▶ WORK TASK
Each line below must be reproduced exactly, though the pictures are to be dropped.
(DATA IN THIS EXERCISE)
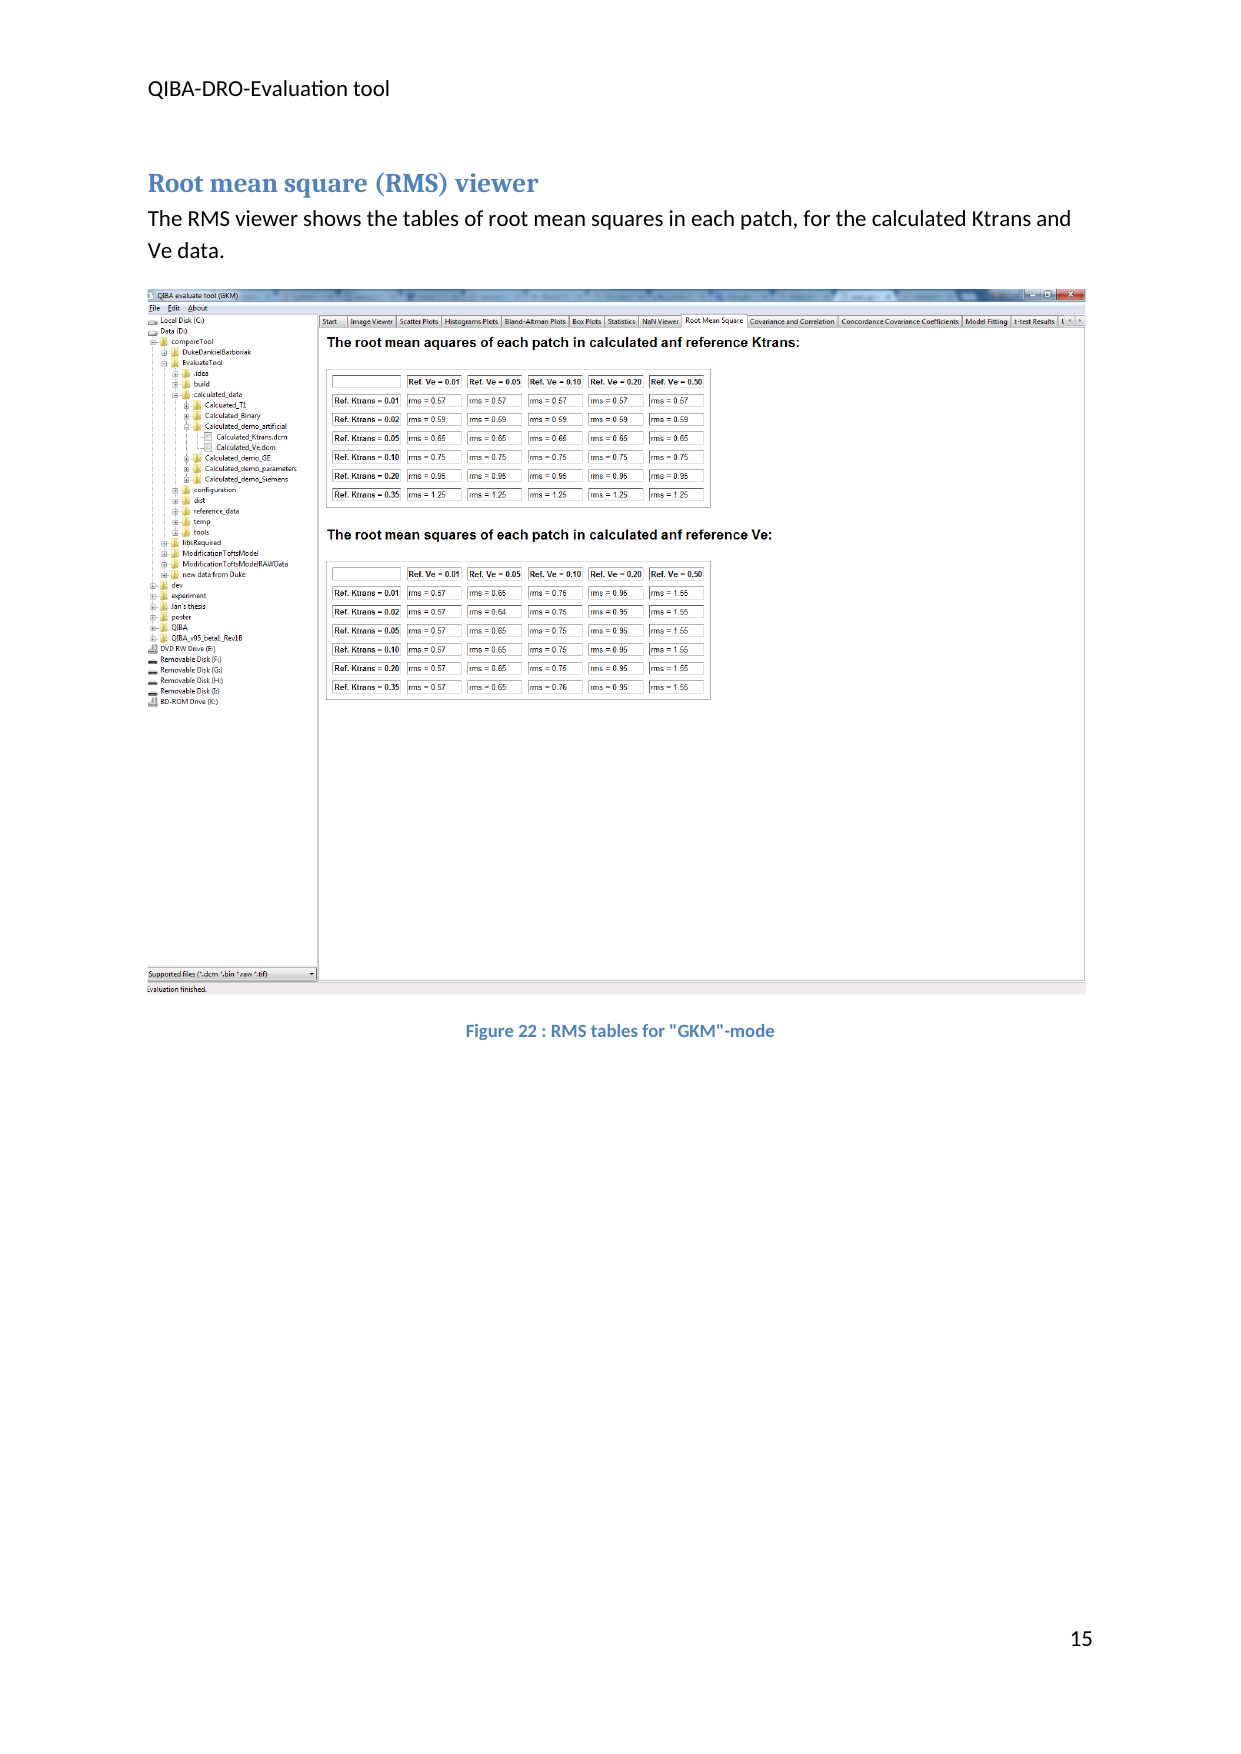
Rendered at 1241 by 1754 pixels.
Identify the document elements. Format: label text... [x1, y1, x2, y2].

text The RMS viewer shows the tables of root mean squares in each patch, for the calculated Ktrans and Ve data. [148, 204, 1093, 264]
text Figure 22 : RMS tables for "GKM"-mode [148, 1019, 1093, 1042]
picture [147, 289, 1086, 995]
subtitle Root mean square (RMS) viewer [148, 168, 1093, 199]
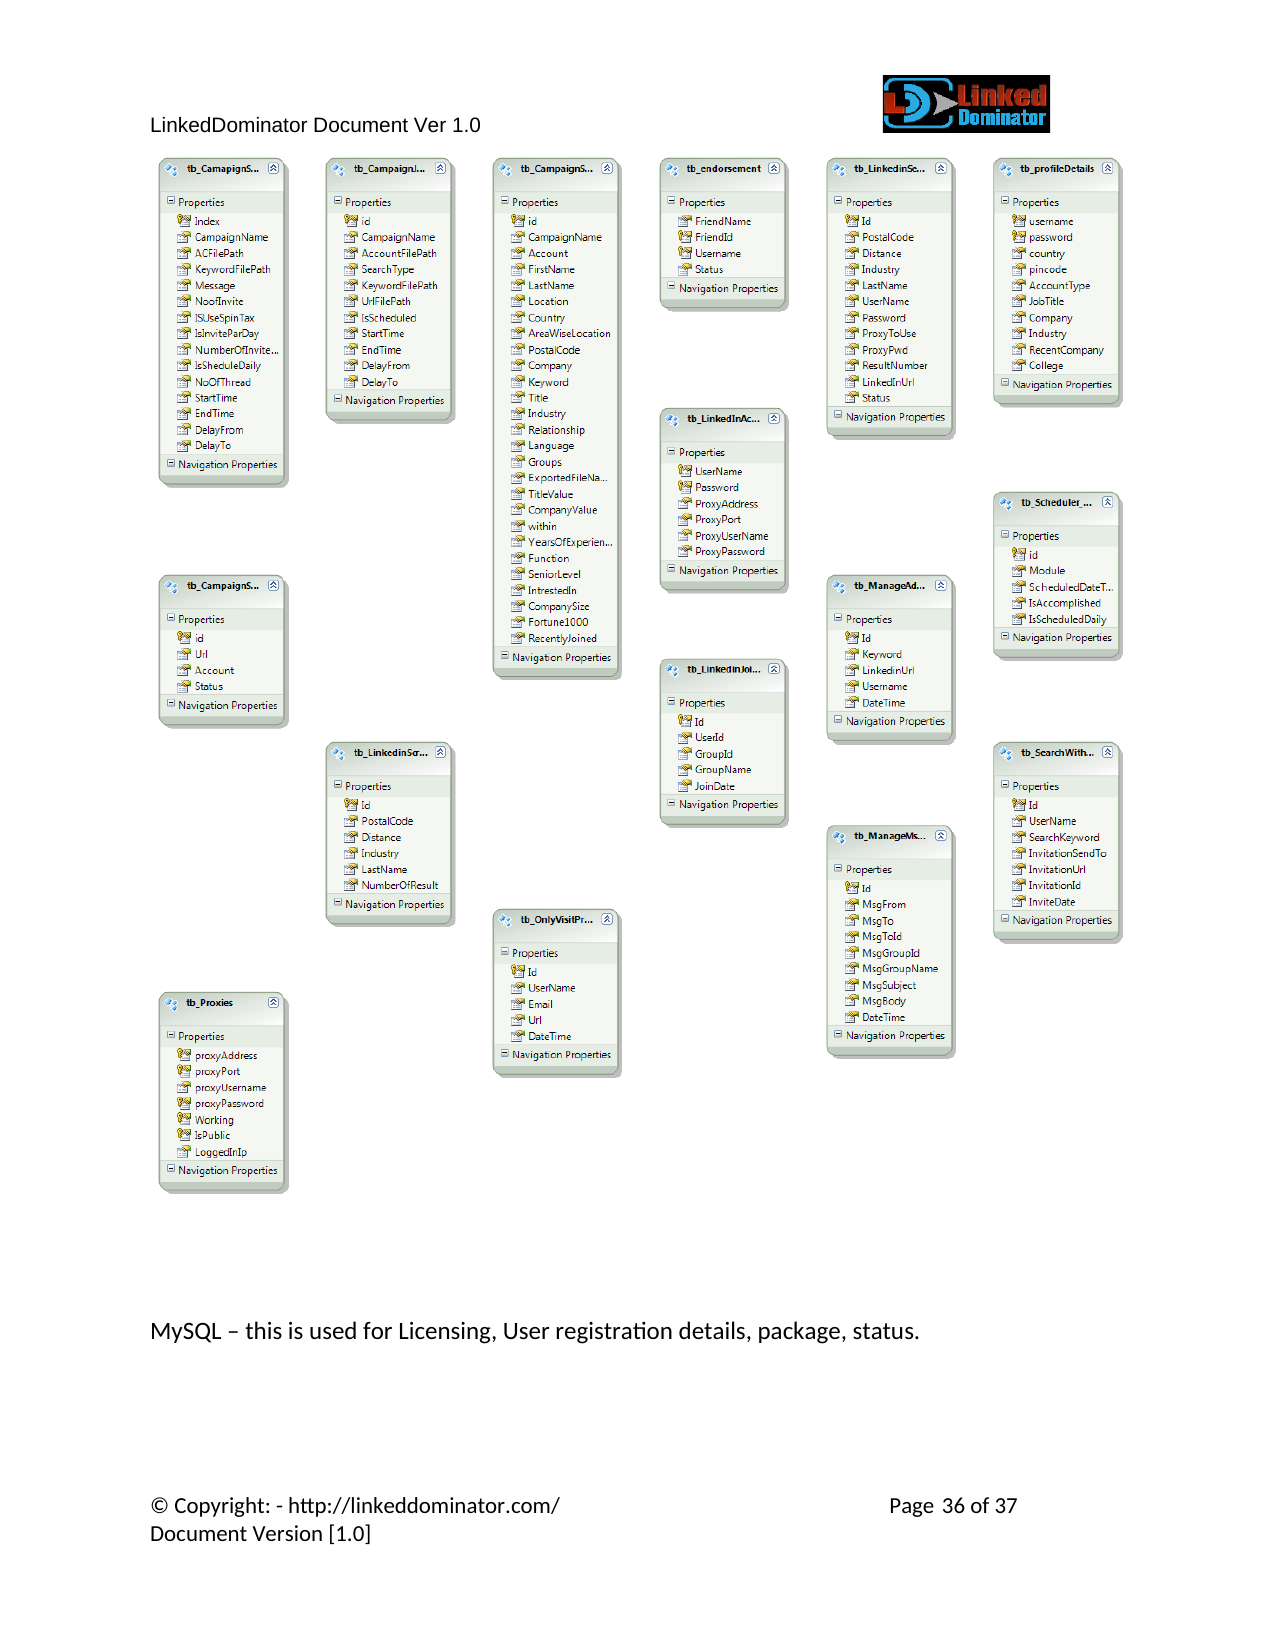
(End DATA IN THIS EXERCISE)
▶ OUTPUT OF THE EXERCISE
Rendered at 1241 by 1754 pixels.
Identify the document elements. Format: label text... [x1, y1, x2, y2].

text The RMS viewer shows the tables of root mean squares in each patch, for the calculated Ktrans and Ve data. [148, 204, 1093, 264]
text Figure 22 : RMS tables for "GKM"-mode [148, 1019, 1093, 1042]
picture [147, 289, 1086, 995]
subtitle Root mean square (RMS) viewer [148, 168, 1093, 199]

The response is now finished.